(NaturalNews) There has long been scientific consensus that an active lifestyle is one of the best ways to prevent cancer. But there has been debate as to how much exercise affects cancer risk directly, and to what extent the benefits seen in large studies simply come from the fact that people who are more active also eat better and are less likely to smoke.
Now a growing body of research is showing that exercise acts directly through an astonishing number of bodily mechanisms to reduce cancer risk, activate the immune system to fight cancers as they develop, and help the body survive cancer treatment.
Best of all, it takes only gentle exercise to start seeing benefits.
Adrenaline boosts immune system to fight tumors
In a recent study conducted by researchers from Copenhagen University Hospital, and published in the journal Cell Metabolism, the hormone adrenaline was found to play a key role in the link between exercise and cancer protection.
The researchers injected two groups of mice with cancer cells.

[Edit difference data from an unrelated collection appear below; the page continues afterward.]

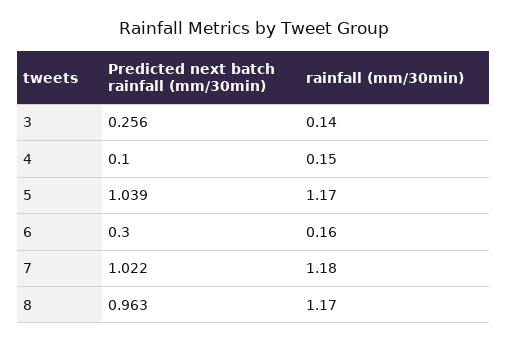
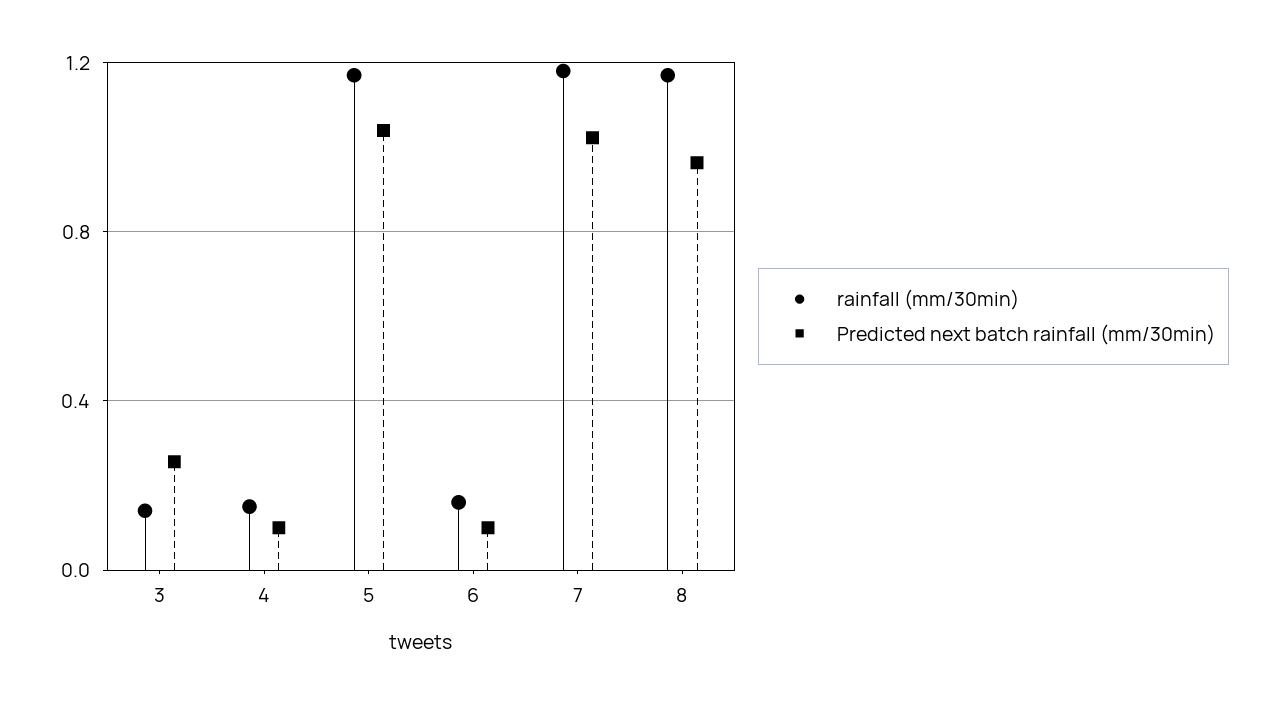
  {
    "Predicted next batch rainfall (mm/30min)": {
      "3": 0.256,
      "4": 0.1,
      "5": 1.039,
-     "6": 0.3,
+     "6": 0.1,
      "7": 1.022,
      "8": 0.963
    },
    "rainfall (mm/30min)": {
      "3": 0.14,
      "4": 0.15,
      "5": 1.17,
      "6": 0.16,
      "7": 1.18,
      "8": 1.17
    }
  }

The first group were kept in their cages round the clock, forcing them to be mostly sedentary. The second group had free access to activity wheels, allowing them to run as much as they wanted. The mice were then exposed to chemicals known to trigger liver cancer.
While three-quarters of the mice in the sedentary group developed cancer, only a third of the mice in the active group did so. Tumors were also 60 percent smaller in the exercise group. In addition, the tumors in the active mice contained higher levels of natural killer cells than the tumors in the sedentary mice. This indicates that the natural killer cells (a type of immune cell) were actively fighting the cancers in the more active mice, likely contributing to those tumors’ smaller size.
Prior research has shown that exercise boosts levels of both adrenaline and interleukin-6. Adrenaline is known to increase activity of natural killer cells, while interleukin-6 helps them target cancer cells.
To test whether adrenaline and interleukin-6 were responsible for the benefits seen in the exercising mice, the researchers injected the cancerous, sedentary mice with the two chemicals. The immune systems and tumors of the mice responded in the same way as seen in the exercising mice.
According to lead researcher Pernille Hojman, this therapy might be promising for people who are physically unable to exercise, but could never replace exercise in the able-bodied, she said, because adrenaline and interleukin-6 are not the only mechanisms by which exercise helps the body fight cancer and maintain health.
Don’t overdo it
Exercise also decreases levels of chronic inflammation in the body, thereby removing one of the major risk factors for cancer, heart disease and many other chronic conditions. Exercise may also help regulate cell replication. And when paired with a healthy diet, it also contributes to weight loss, which can also reduce cancer risk.
Another recent study, published in the journal Oncogene, found that exercise boosted mice’s levels of the neurotransmitter dopamine and led to tumor shrinking. When the action of dopamine was blocked, the tumors stopped shrinking.
Notably, this benefit was seen only in mice engaging in moderate exercise. Mice engaged in excessive exercise became fatigued, and their bodies’ defenses weakened. The benefits of exercise and dopamine vanished.
According to Liam Bourke of Sheffield Hallam University, who is leading a new study into whether exercise can delay cancer growth in humans, the evidence so far supports gentle rather than vigorous exercise.
“You don’t have to be an athlete to get the benefits,” Bourke said.